▸ **Written problem**:
Change every "Transcribe" in the lines below to "Write out", and leave everything else as it is.

▸ **Record excerpts**:
———
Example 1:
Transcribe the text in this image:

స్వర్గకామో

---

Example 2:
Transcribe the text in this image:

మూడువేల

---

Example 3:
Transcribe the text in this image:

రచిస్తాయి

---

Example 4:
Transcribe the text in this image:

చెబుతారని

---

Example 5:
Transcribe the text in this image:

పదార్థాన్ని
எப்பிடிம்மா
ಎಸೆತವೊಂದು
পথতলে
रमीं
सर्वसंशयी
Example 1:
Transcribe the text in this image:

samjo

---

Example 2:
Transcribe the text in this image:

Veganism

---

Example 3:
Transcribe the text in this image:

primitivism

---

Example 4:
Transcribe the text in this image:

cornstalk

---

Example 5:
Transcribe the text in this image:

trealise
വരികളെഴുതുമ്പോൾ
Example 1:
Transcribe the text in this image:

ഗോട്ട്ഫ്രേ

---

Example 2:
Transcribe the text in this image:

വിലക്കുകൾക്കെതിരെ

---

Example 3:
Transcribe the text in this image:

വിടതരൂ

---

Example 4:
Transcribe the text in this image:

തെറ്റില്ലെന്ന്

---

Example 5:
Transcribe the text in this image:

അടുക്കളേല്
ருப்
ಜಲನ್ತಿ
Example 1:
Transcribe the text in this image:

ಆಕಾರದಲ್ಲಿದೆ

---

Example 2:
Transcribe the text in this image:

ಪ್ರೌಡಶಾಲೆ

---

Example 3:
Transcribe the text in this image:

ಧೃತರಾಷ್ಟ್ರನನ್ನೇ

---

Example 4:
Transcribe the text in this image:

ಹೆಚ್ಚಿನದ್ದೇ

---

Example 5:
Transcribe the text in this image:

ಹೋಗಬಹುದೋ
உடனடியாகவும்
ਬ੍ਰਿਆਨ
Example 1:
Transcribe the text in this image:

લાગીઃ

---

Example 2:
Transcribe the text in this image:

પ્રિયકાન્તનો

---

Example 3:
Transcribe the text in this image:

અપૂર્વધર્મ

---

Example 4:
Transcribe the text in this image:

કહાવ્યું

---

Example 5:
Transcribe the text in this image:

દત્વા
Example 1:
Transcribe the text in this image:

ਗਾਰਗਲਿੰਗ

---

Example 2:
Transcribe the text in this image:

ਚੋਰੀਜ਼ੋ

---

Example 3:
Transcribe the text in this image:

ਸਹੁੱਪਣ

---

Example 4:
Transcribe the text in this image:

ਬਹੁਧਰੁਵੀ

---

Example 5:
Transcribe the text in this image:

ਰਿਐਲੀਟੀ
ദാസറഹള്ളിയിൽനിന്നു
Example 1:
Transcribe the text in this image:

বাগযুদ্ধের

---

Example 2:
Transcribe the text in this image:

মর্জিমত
———
▸ **Answer to this problem**:
Example 1:
Write out the text in this image:

స్వర్గకామో

---

Example 2:
Write out the text in this image:

మూడువేల

---

Example 3:
Write out the text in this image:

రచిస్తాయి

---

Example 4:
Write out the text in this image:

చెబుతారని

---

Example 5:
Write out the text in this image:

పదార్థాన్ని
எப்பிடிம்மா
ಎಸೆತವೊಂದು
পথতলে
रमीं
सर्वसंशयी
Example 1:
Write out the text in this image:

samjo

---

Example 2:
Write out the text in this image:

Veganism

---

Example 3:
Write out the text in this image:

primitivism

---

Example 4:
Write out the text in this image:

cornstalk

---

Example 5:
Write out the text in this image:

trealise
വരികളെഴുതുമ്പോൾ
Example 1:
Write out the text in this image:

ഗോട്ട്ഫ്രേ

---

Example 2:
Write out the text in this image:

വിലക്കുകൾക്കെതിരെ

---

Example 3:
Write out the text in this image:

വിടതരൂ

---

Example 4:
Write out the text in this image:

തെറ്റില്ലെന്ന്

---

Example 5:
Write out the text in this image:

അടുക്കളേല്
ருப்
ಜಲನ್ತಿ
Example 1:
Write out the text in this image:

ಆಕಾರದಲ್ಲಿದೆ

---

Example 2:
Write out the text in this image:

ಪ್ರೌಡಶಾಲೆ

---

Example 3:
Write out the text in this image:

ಧೃತರಾಷ್ಟ್ರನನ್ನೇ

---

Example 4:
Write out the text in this image:

ಹೆಚ್ಚಿನದ್ದೇ

---

Example 5:
Write out the text in this image:

ಹೋಗಬಹುದೋ
உடனடியாகவும்
ਬ੍ਰਿਆਨ
Example 1:
Write out the text in this image:

લાગીઃ

---

Example 2:
Write out the text in this image:

પ્રિયકાન્તનો

---

Example 3:
Write out the text in this image:

અપૂર્વધર્મ

---

Example 4:
Write out the text in this image:

કહાવ્યું

---

Example 5:
Write out the text in this image:

દત્વા
Example 1:
Write out the text in this image:

ਗਾਰਗਲਿੰਗ

---

Example 2:
Write out the text in this image:

ਚੋਰੀਜ਼ੋ

---

Example 3:
Write out the text in this image:

ਸਹੁੱਪਣ

---

Example 4:
Write out the text in this image:

ਬਹੁਧਰੁਵੀ

---

Example 5:
Write out the text in this image:

ਰਿਐਲੀਟੀ
ദാസറഹള്ളിയിൽനിന്നു
Example 1:
Write out the text in this image:

বাগযুদ্ধের

---

Example 2:
Write out the text in this image:

মর্জিমত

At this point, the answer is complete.